No 2 persons can be compared, No 2 lives are the same.
Sometimes we have to take action, sometimes, we have to accept things the way they are. We all have to suffer, no one can suffer for us. We are alone in the Universe for this task. We have to face suffering bravely and don't cry more than is necessary. Those who see us in our suffering (family, friends or God) expect us to do it with pride and not miserably.
The meaning of life lies outside man. Lies in the people s/he loves and the causes s/he serves.
We cannot know someone completely but through love. Only love sees the potentialities and is able to help realize them.
Sex is only an expression of that love.

A person that has fulfilled the meaning of his life, actualised his potentialities and suffered with dignity, is a person that looks back on his life with pride and does not envy youth.



5 out of 5 stars A masterpiece of great dignity   August 20, 2008
While I have never really warmed up to the second part of Frankl's book, the "Experiences in a Concentration Camp" section has to be one of the finest examinations of meaning under terrible circumstances ever written. Frankl is insightful, unpretentious, incisive, elegant, brilliant. The first section is an existential masterpiece.

I guess my difficulty with logotherapy is that meaning as experienced and conveyed by Frankl feels like it gets reduced down when put forth as a psychiatric theory.

But part one is just brilliant beyond any attempt to review it.



5 out of 5 stars A book of hope   July 30, 2008
"Man's Search for Meaning" by Viktor E. Frankl I had this book in my home library for a number of years, but had misplaced it somehow. Wanted to keep a copy to read again and to share. It is a "book for the ages." Frankl not only survived the horrible conditions of the Nazi prison work camps,but gives whoever will read his words great hope for the overcoming of whatever evils may beset us as human beings.


5 out of 5 stars This Book is a Pure and True Path to Freedom   July 27, 2008
Beautifully written. Easy to comprehend. A very meaningful book. The Doctor presents a good mix of his psychological thesis balanced with very moving and sometimes heart chilling personal accounts and testimonials. Written to inspire the best in anyone, it will definitely open the readers mind to all types of new ways of thinking about and looking at the world and especially at mankind. It contains the formula for a great personal philosophy. I would recommend this book to anyone, but particularly those who have been affected by trauma and or suffer from Post Traumatic Stress Disorder (PTSD). I have yet to come across a book as inspirational. It is one of my favorites and I have given it as a gift to many whom I love. 5 Stars!

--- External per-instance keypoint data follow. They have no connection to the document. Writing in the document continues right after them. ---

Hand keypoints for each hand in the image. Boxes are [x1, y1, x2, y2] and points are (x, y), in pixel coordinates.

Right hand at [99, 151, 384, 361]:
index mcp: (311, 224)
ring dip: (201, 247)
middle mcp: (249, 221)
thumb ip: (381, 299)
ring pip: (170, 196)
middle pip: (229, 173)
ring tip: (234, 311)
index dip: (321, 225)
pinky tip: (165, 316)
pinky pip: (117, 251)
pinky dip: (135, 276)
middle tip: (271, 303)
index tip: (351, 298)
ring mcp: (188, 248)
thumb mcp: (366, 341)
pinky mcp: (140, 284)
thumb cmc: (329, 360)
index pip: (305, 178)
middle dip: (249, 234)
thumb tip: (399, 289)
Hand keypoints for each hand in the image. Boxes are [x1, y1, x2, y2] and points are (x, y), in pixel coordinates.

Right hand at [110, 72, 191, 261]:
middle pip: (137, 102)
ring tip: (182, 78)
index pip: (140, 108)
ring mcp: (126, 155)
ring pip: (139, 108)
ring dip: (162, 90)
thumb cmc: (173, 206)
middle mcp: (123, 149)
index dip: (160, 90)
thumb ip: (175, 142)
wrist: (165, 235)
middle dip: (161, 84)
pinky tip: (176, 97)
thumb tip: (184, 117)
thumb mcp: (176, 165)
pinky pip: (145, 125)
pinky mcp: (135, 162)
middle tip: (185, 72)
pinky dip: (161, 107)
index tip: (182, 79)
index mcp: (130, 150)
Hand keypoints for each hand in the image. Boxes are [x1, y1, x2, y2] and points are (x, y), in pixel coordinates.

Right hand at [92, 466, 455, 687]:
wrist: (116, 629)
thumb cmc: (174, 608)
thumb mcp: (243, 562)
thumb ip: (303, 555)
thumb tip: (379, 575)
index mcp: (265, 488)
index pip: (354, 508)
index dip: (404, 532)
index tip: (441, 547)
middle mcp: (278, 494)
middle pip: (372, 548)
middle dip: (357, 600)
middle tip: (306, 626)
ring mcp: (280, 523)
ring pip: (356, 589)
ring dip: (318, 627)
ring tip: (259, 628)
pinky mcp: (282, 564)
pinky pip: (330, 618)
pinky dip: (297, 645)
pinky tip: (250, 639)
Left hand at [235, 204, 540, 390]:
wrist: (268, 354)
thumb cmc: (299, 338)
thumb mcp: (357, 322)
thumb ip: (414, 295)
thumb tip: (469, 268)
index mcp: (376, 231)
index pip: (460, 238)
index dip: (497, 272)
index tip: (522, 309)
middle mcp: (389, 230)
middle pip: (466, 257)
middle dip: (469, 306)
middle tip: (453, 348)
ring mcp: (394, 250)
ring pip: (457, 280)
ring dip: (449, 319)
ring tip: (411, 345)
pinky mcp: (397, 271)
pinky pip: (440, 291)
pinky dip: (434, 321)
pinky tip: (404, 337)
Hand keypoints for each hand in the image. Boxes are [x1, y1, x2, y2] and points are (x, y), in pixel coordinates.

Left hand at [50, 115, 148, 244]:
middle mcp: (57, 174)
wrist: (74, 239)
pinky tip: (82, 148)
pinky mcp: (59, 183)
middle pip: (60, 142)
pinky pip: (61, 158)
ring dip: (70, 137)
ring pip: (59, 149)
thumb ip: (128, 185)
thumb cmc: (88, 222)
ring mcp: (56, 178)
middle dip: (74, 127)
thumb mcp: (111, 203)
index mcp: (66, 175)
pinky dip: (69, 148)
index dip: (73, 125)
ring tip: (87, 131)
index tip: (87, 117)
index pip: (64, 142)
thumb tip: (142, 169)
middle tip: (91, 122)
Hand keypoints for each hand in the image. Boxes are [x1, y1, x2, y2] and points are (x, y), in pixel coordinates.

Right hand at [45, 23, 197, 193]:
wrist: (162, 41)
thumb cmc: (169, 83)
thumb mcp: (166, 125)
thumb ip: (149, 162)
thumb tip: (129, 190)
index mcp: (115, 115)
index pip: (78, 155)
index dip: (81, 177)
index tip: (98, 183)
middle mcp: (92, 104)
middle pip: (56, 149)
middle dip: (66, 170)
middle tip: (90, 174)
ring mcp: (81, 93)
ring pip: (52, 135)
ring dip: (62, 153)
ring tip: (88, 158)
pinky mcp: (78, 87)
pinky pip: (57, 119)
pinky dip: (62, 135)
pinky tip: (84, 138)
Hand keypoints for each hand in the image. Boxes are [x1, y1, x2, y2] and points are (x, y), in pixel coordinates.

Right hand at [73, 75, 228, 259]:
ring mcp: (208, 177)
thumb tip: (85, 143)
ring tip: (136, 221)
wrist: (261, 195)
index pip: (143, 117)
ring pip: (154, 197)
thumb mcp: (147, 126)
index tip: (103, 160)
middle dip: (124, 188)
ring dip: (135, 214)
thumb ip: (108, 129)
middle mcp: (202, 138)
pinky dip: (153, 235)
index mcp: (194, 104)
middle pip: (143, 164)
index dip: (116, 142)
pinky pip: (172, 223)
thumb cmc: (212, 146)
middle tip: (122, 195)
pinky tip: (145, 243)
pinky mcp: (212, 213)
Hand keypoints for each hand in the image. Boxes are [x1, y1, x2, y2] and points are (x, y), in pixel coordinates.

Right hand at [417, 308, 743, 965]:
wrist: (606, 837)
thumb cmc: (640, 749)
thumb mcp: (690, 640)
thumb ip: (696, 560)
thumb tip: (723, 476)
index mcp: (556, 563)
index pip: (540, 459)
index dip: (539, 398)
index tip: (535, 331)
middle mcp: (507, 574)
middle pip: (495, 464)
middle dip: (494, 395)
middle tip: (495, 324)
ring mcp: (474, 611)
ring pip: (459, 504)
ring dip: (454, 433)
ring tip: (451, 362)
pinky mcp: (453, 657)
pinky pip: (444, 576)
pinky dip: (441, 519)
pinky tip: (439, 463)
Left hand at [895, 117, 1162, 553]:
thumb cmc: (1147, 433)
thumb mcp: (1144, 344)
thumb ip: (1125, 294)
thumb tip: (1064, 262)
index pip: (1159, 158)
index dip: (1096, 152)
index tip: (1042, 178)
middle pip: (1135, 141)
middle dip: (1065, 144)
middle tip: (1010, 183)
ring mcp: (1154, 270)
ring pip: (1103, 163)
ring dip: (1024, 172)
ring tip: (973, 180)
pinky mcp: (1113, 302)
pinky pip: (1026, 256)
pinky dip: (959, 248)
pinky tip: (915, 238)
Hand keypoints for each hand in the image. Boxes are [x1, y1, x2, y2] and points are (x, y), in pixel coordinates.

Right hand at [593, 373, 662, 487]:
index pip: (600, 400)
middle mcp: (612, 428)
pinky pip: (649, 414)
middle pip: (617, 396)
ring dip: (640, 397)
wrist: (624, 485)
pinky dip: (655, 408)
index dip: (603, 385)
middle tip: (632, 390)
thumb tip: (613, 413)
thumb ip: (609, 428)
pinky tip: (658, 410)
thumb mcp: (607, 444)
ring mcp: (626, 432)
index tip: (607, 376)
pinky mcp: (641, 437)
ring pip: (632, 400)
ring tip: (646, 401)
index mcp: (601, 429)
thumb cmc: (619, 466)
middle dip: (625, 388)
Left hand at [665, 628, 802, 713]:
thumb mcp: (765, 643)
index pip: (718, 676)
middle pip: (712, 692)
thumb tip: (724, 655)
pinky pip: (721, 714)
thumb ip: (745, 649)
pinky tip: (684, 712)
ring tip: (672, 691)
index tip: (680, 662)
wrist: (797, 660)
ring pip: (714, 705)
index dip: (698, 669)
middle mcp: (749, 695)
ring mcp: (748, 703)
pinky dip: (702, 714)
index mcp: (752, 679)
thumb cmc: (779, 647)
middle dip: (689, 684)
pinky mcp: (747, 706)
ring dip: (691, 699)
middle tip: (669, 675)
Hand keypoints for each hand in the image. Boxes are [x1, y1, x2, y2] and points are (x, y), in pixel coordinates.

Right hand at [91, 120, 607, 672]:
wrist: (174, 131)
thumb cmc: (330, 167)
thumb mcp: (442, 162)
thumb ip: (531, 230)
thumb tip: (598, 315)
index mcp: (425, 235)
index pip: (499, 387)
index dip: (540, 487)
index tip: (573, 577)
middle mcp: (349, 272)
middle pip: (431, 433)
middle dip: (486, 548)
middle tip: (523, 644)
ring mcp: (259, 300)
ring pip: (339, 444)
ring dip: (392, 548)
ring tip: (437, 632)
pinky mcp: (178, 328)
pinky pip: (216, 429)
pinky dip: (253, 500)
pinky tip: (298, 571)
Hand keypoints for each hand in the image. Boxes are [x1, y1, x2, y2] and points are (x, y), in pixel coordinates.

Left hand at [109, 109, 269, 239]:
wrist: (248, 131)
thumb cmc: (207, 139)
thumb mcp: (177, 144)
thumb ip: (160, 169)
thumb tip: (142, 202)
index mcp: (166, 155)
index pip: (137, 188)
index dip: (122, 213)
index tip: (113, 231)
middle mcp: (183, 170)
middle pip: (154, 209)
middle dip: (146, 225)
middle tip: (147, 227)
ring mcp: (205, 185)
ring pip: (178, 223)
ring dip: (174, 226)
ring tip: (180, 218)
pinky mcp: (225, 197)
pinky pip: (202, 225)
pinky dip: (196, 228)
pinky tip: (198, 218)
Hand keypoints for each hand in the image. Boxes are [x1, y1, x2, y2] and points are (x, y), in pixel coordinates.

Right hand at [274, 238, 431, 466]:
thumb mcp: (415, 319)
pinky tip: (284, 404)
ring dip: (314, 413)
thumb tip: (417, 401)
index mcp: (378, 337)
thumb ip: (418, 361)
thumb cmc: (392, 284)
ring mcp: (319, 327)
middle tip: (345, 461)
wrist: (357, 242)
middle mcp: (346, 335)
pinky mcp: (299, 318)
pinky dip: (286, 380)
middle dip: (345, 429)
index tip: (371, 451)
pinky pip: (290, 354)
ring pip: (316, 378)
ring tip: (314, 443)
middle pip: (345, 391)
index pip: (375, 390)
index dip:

5 out of 5 stars "Et lux in tenebris lucet" - and the light shineth in the darkness.   July 24, 2008
Viktor E. Frankl teaches us that light can be found in each individual struggle to find meaning within - even through the worst pain, suffering and dehumanization; even in the darkest corners of history...

The book is split into two parts: Experiences In A Concentration Camp and Logotherapy In a Nutshell.

Part one is an account of his experiences in the concentration camps (Auschwitz and several others). Frankl gives us a picture of the sequence of three psychological reactions the prisoners experience to the process of imprisonment and freedom. Despite the horrifying circumstances, we begin to see an optimism budding in the sea of bleakness: a unique sense of meaning in some of the prisoners which helps them to cope with the day to day horrors of camp existence - a meaning which holds their spirits up even though their bodies are broken. This part of the book is unbelievably sad, yet the message it carries about the human condition is truly empowering.

In part 2, we are given a brief overview of Frankl's theory of logotherapy, a form of psychotherapy which helps patients find meaning in their lives - no matter what their circumstances.

The wisdom contained herein is so rich that after having only finished it last night, I know that I will be re-reading it for the rest of my life.